- [Exercise aim] Repeat word for word the stretch of the limit explanation from "Oct 5, 2017" through "as $x$ approaches zero).".

-- Text under study follows --

# Question 47ab6

Oct 5, 2017

The limit is 2.

#### Explanation:

L'Hopital's Rule is one way to get the answer. The given limit

${\lim}_{x \to 0} \frac{1 - \cos \left(2 x\right)}{{x}^{2}}$ is a "$\frac{0}{0}$ indeterminate form" (since both the top and bottom approach zero as $x$ approaches zero).

This is a situation where L'Hopital's Rule can be used. Differentiating the top and bottom individually to create a new fraction, the original limit will equal the following limit (if the following limit exists):

${\lim}_{x \to 0} \frac{2 \sin \left(2 x\right)}{2 x} = {\lim}_{x \to 0} \frac{\sin \left(2 x\right)}{x}$.

-- Text under study concluded --
-- Collected data follows --

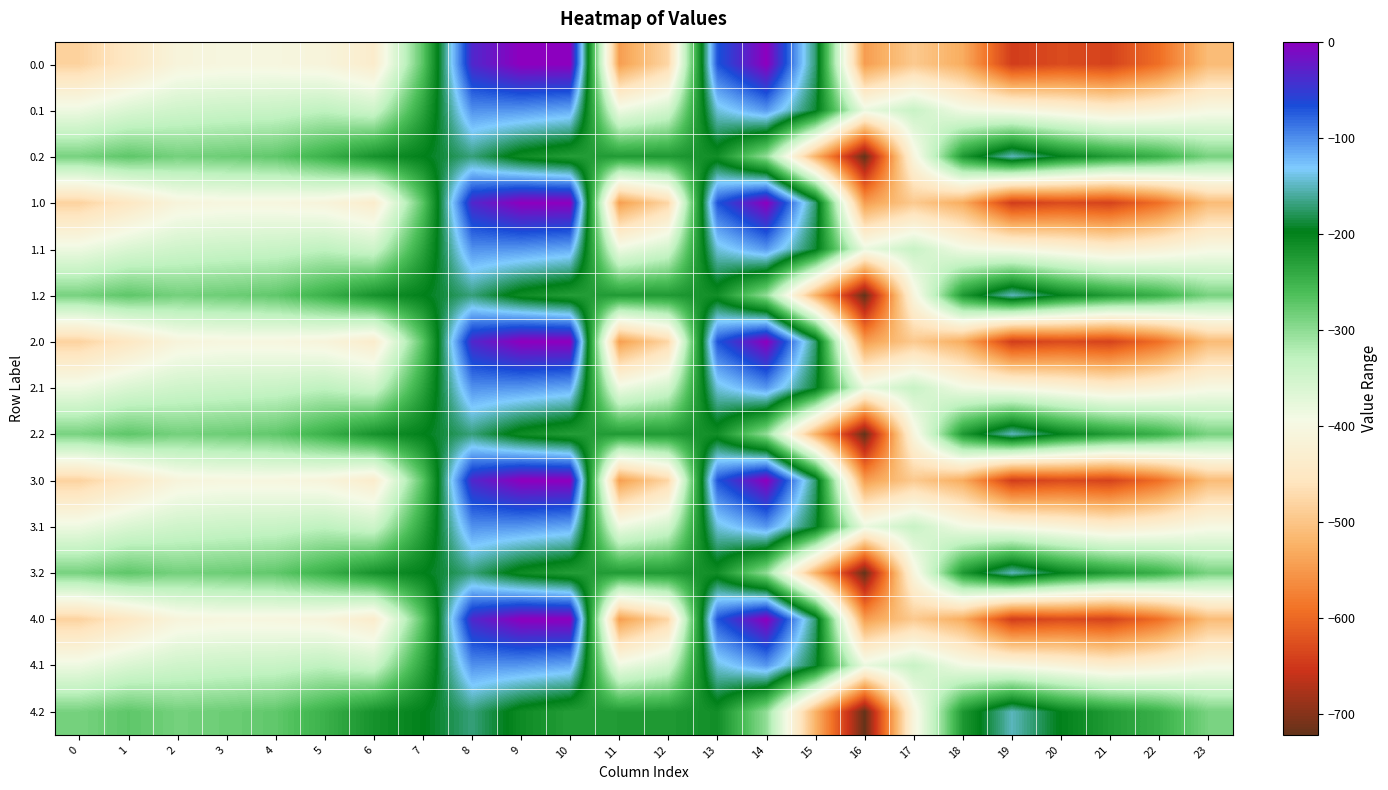

At which category is the sum across all series the highest?

8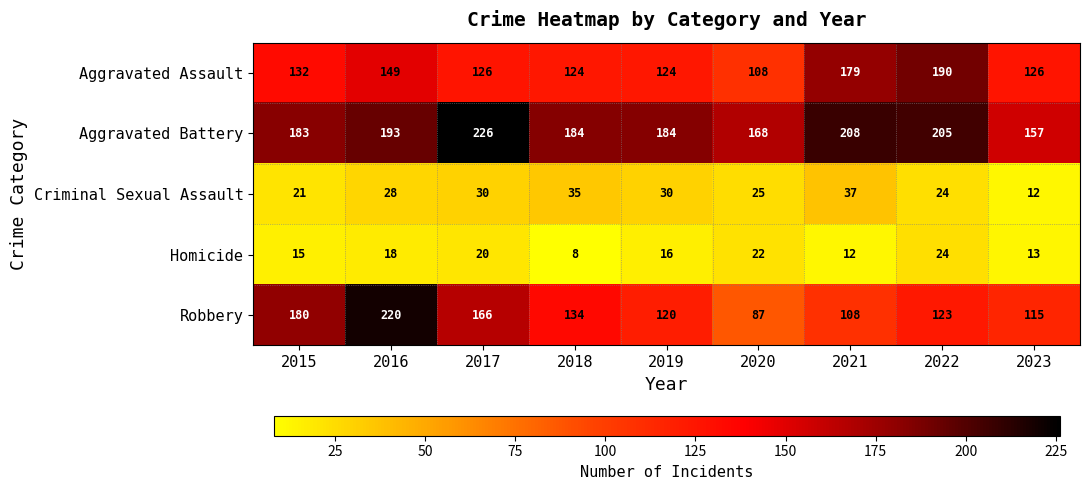

How many values in the Aggravated Assault series are below 126?

3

-- Collected data concluded --

- [Task result]
Oct 5, 2017

The limit is 2.

#### Explanation:

L'Hopital's Rule is one way to get the answer. The given limit

${\lim}_{x \to 0} \frac{1 - \cos \left(2 x\right)}{{x}^{2}}$ is a "$\frac{0}{0}$ indeterminate form" (since both the top and bottom approach zero as $x$ approaches zero).